WASHINGTON (Reuters) - The U.S. Justice Department said on Thursday it had signed an agreement with the Swiss government to allow some Swiss banks to avoid or defer prosecution stemming from a long-running probe of tax dodging by Americans using Swiss bank accounts.
The settlement program will apply to about 100 second-tier Swiss banks, provided they agree to disclose certain previous hidden assets of U.S. customers. It will be open only to banks not already under U.S. criminal investigation.
The deal is a step forward in a three-year U.S. effort to pierce the shroud of Swiss bank secrecy, but some details of the program raise questions about its potential for rooting out U.S. tax evaders, tax lawyers and watchdog groups said on Thursday.
Under the program, eligible banks would pay penalties and disclose account information about U.S. customers in order to avoid prosecution, the department said in a statement.
“The program’s requirement that Swiss banks provide detailed account information will improve our ability to bring tax dollars back to the U.S. Treasury from across the globe,” Attorney General Eric Holder said in a statement.
Fourteen Swiss banks already under investigation by U.S. prosecutors are excluded from the program, the Justice Department said. The program is not available to individuals.

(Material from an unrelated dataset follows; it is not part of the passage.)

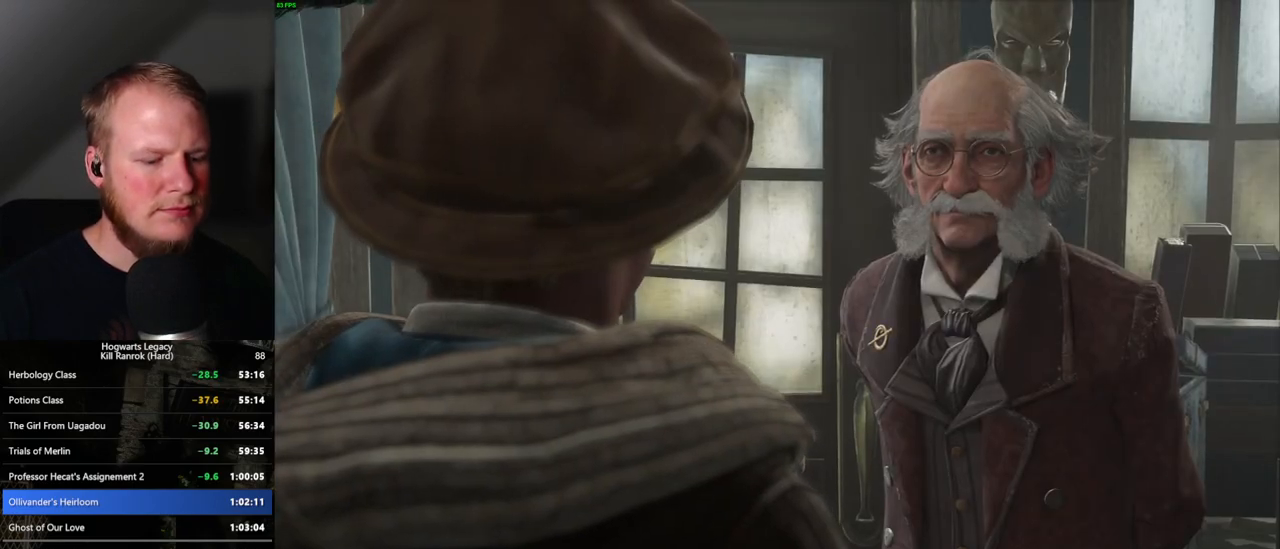
{"keys": [], "mouse": [], "events": [[84, "mouse_wheel", "up"], [84, "space", "down"], [100, "q", "down"], [134, "q", "up"], [150, "space", "up"], [234, "q", "down"], [234, "space", "down"], [300, "q", "up"], [317, "space", "up"]]}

Some critics of the Justice Department’s previous tax crackdown efforts welcomed the settlement program.
“On the whole it’s a pretty strong agreement,” said Heather Lowe, director of government affairs at anti-graft watchdog Global Financial Integrity.
Still, the settlement program has “gaps,” specifically whether banks could settle without turning over U.S. client names, Lowe said. “That is definitely one open question here.”
Under the program’s penalty provisions, a Swiss bank seeking a nonprosecution agreement must agree to a penalty equal to 20 percent of the total dollar amount of all hidden U.S. customer accounts held by the bank on August 1, 2008.
That was roughly when the United States started cracking down on tax avoidance by Americans with secret Swiss accounts.
The penalty amount increases to 30 percent and then to 50 percent, depending on how active a bank was in continuing to open secret accounts for Americans after the crackdown began.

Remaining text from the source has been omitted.